(WHAT TO DO): Pull every line containing "sandále" out of the listing below.

(DATA FOR PROCESSING):
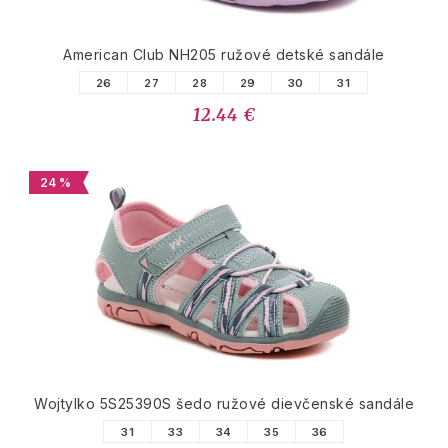
American Club NH205 ružové detské sandále
26
27
28
29
30
31
12.44 €
24 %
Wojtylko 5S25390S šedo ružové dievčenské sandále
31
33
34
35
36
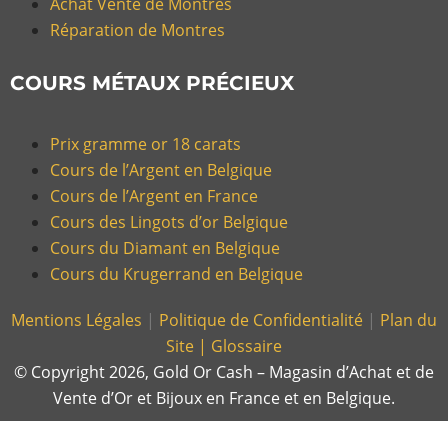
Achat Vente de Montres
Réparation de Montres
COURS MÉTAUX PRÉCIEUX
Prix gramme or 18 carats
Cours de l’Argent en Belgique
Cours de l’Argent en France
Cours des Lingots d’or Belgique
Cours du Diamant en Belgique
Cours du Krugerrand en Belgique
Mentions Légales
|
Politique de Confidentialité
|
Plan du
Site |
Glossaire
© Copyright 2026, Gold Or Cash – Magasin d’Achat et de
Vente d’Or et Bijoux en France et en Belgique.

(RESULT OF THIS EXERCISE):
American Club NH205 ružové detské sandále
Wojtylko 5S25390S šedo ružové dievčenské sandále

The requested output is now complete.